The way he is acting, you'd think that President Reagan were fighting charges that he is "soft on communism." His red-baiting in recent weeks has reached a point where it is reasonable to ask how he can bear to go to Geneva and shake hands with Mikhail Gorbachev.
A day after announcing that the United States will test an antisatellite weapon in space, his administration accused the Soviets of conducting a kind of chemical warfare against Americans in Moscow. The Soviets have been spraying Americans' steering wheels and doorknobs with a "tracking substance," initially described as a potentially cancer-causing "mutagen" but then termed something less lethal. A team of doctors has been melodramatically dispatched to Moscow to check the victims.
It is also reasonable to ask if Reagan is trying to goad Gorbachev into calling off the summit. If not, he is serving notice that Gorbachev, who has come on as a matinee idol in the European press, will get no quarter in Geneva.

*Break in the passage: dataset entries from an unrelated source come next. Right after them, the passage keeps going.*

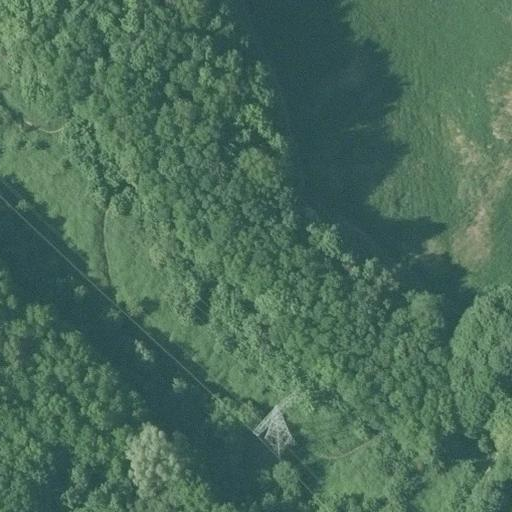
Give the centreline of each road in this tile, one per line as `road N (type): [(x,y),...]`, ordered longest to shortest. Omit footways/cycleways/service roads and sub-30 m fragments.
road 1 (track): [(247,0),(292,92),(303,181)]
road 2 (track): [(303,181),(311,202),(338,226),(418,278)]
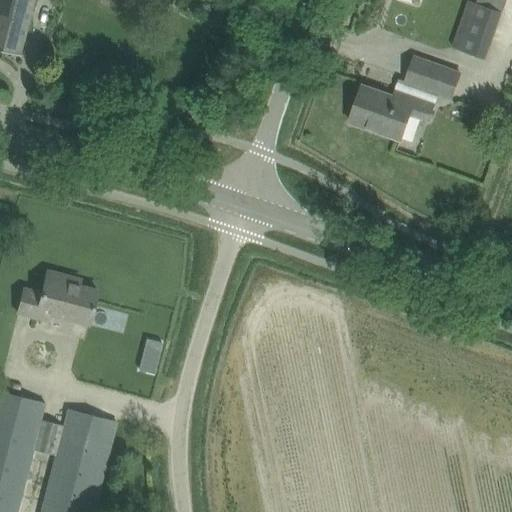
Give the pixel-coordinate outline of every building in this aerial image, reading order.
[(0,0),(0,49),(20,55),(25,36),(34,0),(0,0)] [(485,59),(501,13),(476,4),(469,1),(452,47),(485,59)] [(452,98),(461,73),(415,57),(406,81),(400,79),(394,97),(363,85),(350,121),(402,139),(411,113),(429,120),(439,93),(452,98)] [(492,131),(482,114),(470,121),(481,138),(492,131)] [(24,289),(17,316),(48,324),(50,318),(88,327),(98,290),(70,283),(71,277),(47,271),(42,293),(24,289)] [(147,338),(139,370),(155,374),(163,343),(147,338)] [(0,511),(92,511),(116,421),(97,416),(70,409),(70,410),(67,409),(62,426),(43,421),(48,402),(0,388),(0,511)]
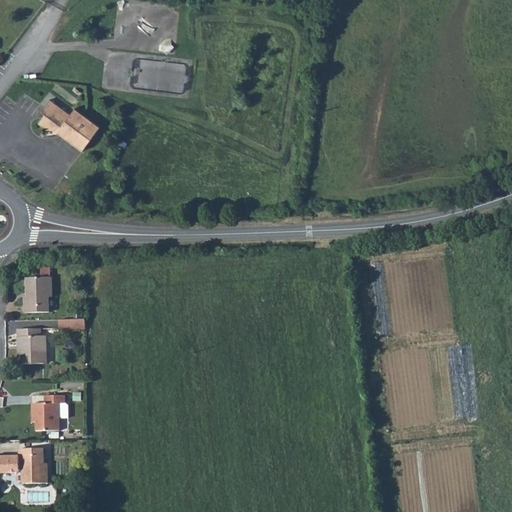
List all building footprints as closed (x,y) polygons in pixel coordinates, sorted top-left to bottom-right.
[(76,108),(71,115),(50,99),(44,107),(46,114),(39,123),(47,129),(48,134),(58,132),(83,151),(101,127),(76,108)] [(25,297),(25,313),(49,312),(49,297),(52,297),(52,277),(26,278),(27,297),(25,297)] [(59,320),(59,330),(85,329),(85,319),(59,320)] [(18,338),(21,338),(22,349),(18,349),(19,365),(44,364),(44,352),(47,352),(46,336),(41,336),(41,329),(18,329),(18,338)] [(33,404),(33,422),(37,422),(37,431),(60,431),(60,418),(68,418),(68,405),(66,404),(65,404),(65,396),(45,396),(45,404),(33,404)] [(0,473),(17,473),(20,470),(23,470),(23,484),(48,483),(48,464),(44,464),(44,448),(20,449),(20,456),(0,456),(0,473)]
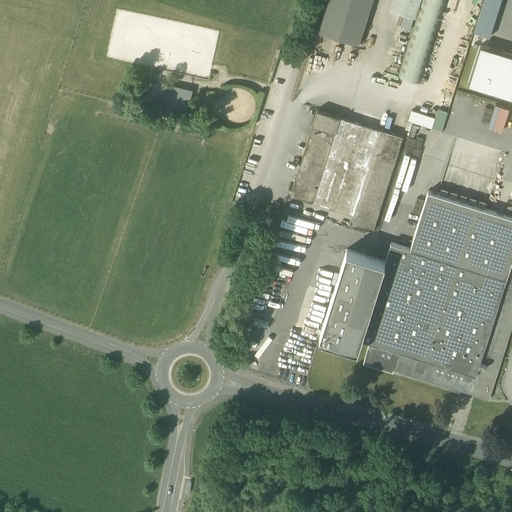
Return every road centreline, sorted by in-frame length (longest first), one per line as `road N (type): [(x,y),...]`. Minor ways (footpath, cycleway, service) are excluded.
road 1 (unclassified): [(198,346),(240,245),(317,0)]
road 2 (residential): [(220,379),(511,458)]
road 3 (residential): [(163,365),(0,305)]
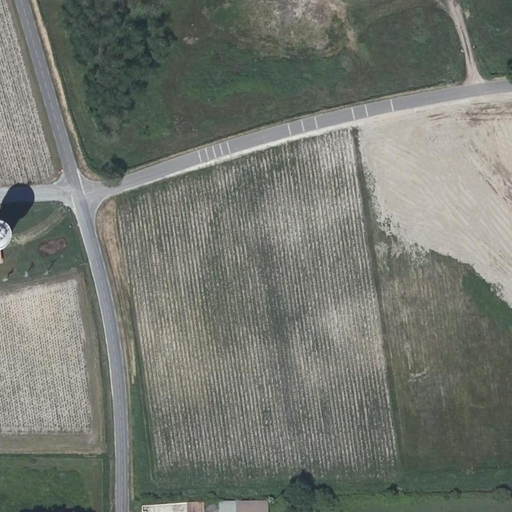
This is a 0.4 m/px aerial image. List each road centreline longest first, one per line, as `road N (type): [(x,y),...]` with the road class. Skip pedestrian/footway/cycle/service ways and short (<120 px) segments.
road 1 (residential): [(511,88),(369,110),(77,193)]
road 2 (tertiary): [(77,193),(112,332),(122,511)]
road 3 (tertiary): [(23,0),(77,193)]
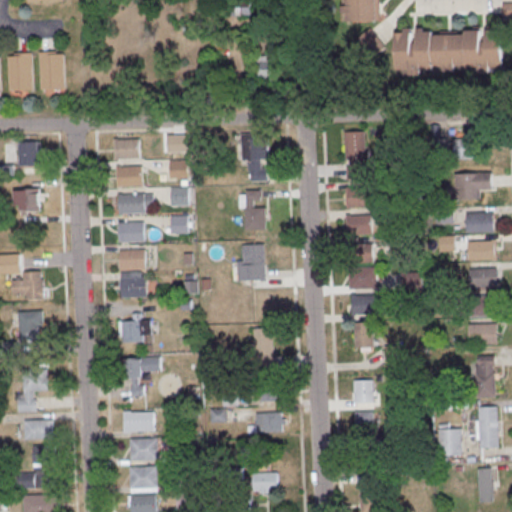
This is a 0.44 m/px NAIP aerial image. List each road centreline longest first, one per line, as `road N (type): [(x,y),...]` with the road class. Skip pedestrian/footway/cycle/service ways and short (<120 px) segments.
road 1 (residential): [(0,125),(511,112)]
road 2 (residential): [(324,511),(306,118)]
road 3 (residential): [(92,511),(73,124)]
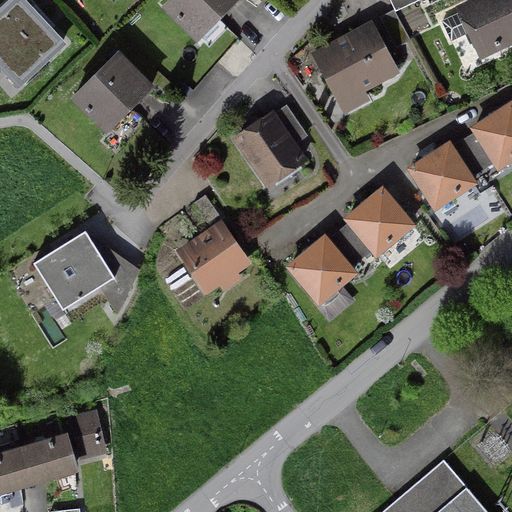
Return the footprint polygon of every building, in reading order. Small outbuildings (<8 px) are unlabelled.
[(32,13),(19,0),(8,0),(0,8),(0,72),(17,91),(64,47),(47,28),(39,21),(32,13)] [(197,39),(236,0),(169,0),(164,6),(197,39)] [(387,0),(394,13),(421,0),(387,0)] [(494,49),(511,40),(511,0),(481,0),(478,2),(479,5),(441,23),(450,42),(469,33),(476,46),(490,40),(494,49)] [(409,41),(392,11),(378,19),(394,49),(409,41)] [(392,72),(368,28),(316,56),(338,96),(356,86),(359,90),(392,72)] [(106,132),(149,89),(115,56),(73,98),(106,132)] [(473,129),(497,168),(511,158),(511,107),(511,105),(473,129)] [(270,116),(236,139),(268,184),(301,162),(290,146),(305,136),(285,107),(270,117),(270,116)] [(410,170),(434,208),(472,184),(448,146),(410,170)] [(346,220),(375,255),(410,226),(381,191),(346,220)] [(204,196),(192,204),(208,228),(220,220),(204,196)] [(220,228),(181,254),(205,289),(243,262),(220,228)] [(114,280),(87,238),(38,269),(65,311),(114,280)] [(323,239),(289,268),(317,303),(352,274),(323,239)] [(70,420),(78,449),(100,444),(93,414),(70,420)] [(0,490),(32,481),(73,469),(64,438),(43,444),(23,450),(18,451),(13,436),(5,439),(9,454),(0,456),(0,490)] [(443,463),(442,462),(382,511),(483,511),(464,489),(463,491),(442,464),(443,463)]
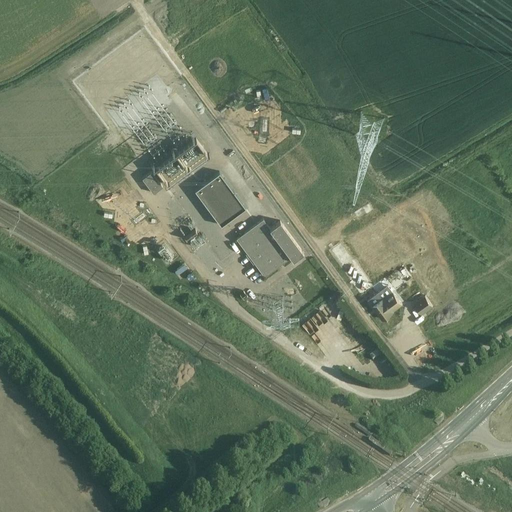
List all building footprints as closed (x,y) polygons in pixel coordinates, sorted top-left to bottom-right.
[(176,153),(155,168),(168,184),(188,169),(208,154),(196,138),(176,153)] [(153,193),(162,186),(152,171),(142,178),(153,193)] [(194,189),(221,225),(245,206),(219,171),(194,189)] [(139,216),(151,206),(129,182),(124,187),(126,190),(120,195),(139,216)] [(116,189),(103,198),(124,226),(133,220),(124,207),(124,208),(116,198),(120,194),(116,189)] [(264,216),(267,224),(279,220),(275,211),(264,216)] [(180,231),(192,225),(188,217),(177,222),(180,231)] [(293,259),(303,252),(280,220),(270,228),(263,218),(236,238),(264,276),(290,256),(293,259)] [(187,235),(191,245),(199,242),(195,232),(187,235)] [(177,256),(165,240),(155,248),(167,264),(177,256)] [(331,250),(363,293),(372,287),(340,244),(331,250)] [(382,278),(391,289),(400,281),(391,270),(382,278)] [(378,292),(368,299),(373,305),(383,319),(393,312),(393,311),(403,304),(393,291),(383,299),(383,298),(378,292)] [(337,320),(347,313),(333,292),(323,299),(337,320)] [(425,295),(414,303),(422,314),(433,306),(425,295)] [(349,331),(356,326),(350,318),(343,323),(349,331)] [(365,409),(356,404),(353,409),(362,415),(365,409)] [(444,421),(446,416),(441,412),(435,418),(436,419),(433,422),(436,425),(442,424),(444,421)] [(373,434),(357,424),(355,428),(371,438),(373,434)] [(324,508),(329,505),(329,500),(328,498),(319,504),(320,505),(324,508)]
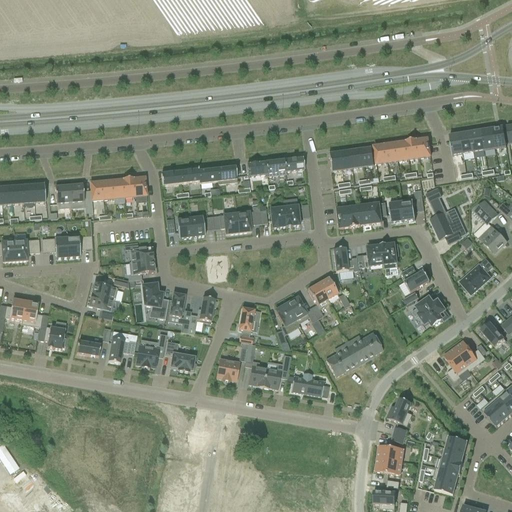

If Gorbachev thinks he will face a defensive and ailing old man, he is wrong. He's going up against Rambo. Reagan will be a furious warrior prepared to smite the Red with charges about cheating on arms treaties and powdering innocent Americans with spy-dust. And there will be no retreat on "Star Wars." The antisatellite test speaks volumes to the contrary.
Sen. John P. Kerry (D-Mass.), who proposed a ban on ASAT testing, says he finds the administration's announcement "unbelievable" -- and revealing. "It is his notion of how to approach the talks, his notion of bargaining. He is trying to set up the summit in his terms, so that when it doesn't produce anything, it can be blamed on the Soviets, who won't talk because they are ahead of us."
Kerry contends that Reagan's claim that he has met the conditions on ASAT testing established by Congress is contradicted by Reagan's statement, which says we are "studying" the limits on antisatellite weapons: Congress required "good-faith negotiations." Reagan baldly claims that the "U.S. must develop its own ASAT capability in order to deter Soviet threats to U.S. and allied space systems."
"The facts are," says Kerry, "that the Soviets have a very rudimentary system. They've had it for 15 years, they declared a moratorium on testing two years ago. And we're going to test ours two months before the summit. Congress said he could test only if he is negotiating on ASATs. They aren't on the table in Geneva. But he certifies while Congress is in recess. It all shows where he's coming from on arms control."
The announcement of the antisatellite testing follows closely the Reagan rejection of a Soviet offer, made on the eve of the anniversary of Hiroshima, of a comprehensive test ban. It was dismissed as a crass "propaganda ploy" and cuttingly countered with an invitation to the Soviets to come watch our tests.
The message: Don't get smart with me, Gorbachev.
Last Monday, out of the blue, national security affairs adviser Robert C. McFarlane made a crushing speech warning the Soviets that they could expect nothing from us unless they change their ways. It was an echo of an early first-term utterance by Richard Pipes, who told the Soviets that they must change or expect war. He caused a furor; McFarlane's gratuitous attack was explained as a preemptive strike in the anticipated pre-summit Soviet "propaganda offensive."
The clenched fist is, apparently, to be the logo of the second Reagan term. A domestic war council produces threats of confrontations for Congress; the moral crisis in South Africa is stubbornly viewed as a battle in the Cold War; press disclosures that a member of the National Security Council is running the contra operation in Nicaragua is countered with a White House demand that the commandante's name be withheld.
Gorbachev is not to think for a minute that Reagan is a lame duck. The president can show his contempt for Congress, as in the high-handed ASAT certification notice; he can turn his back on public opinion, and he can get away with it all.
Gorbachev has to be pummeled so that he goes into the summit wary and off his game. The president will be brandishing nukes and blasting away about sinster spy-dust sprayed on innocent Americans in the capital of the Evil Empire.
Reagan has lowered expectations to a level that if the summit's outcome is an exchange of ballet dancers and a chess player or two, everyone will be relieved enough to call it a triumph.
Maybe it would be better if, in his present frame of mind, he didn't go at all.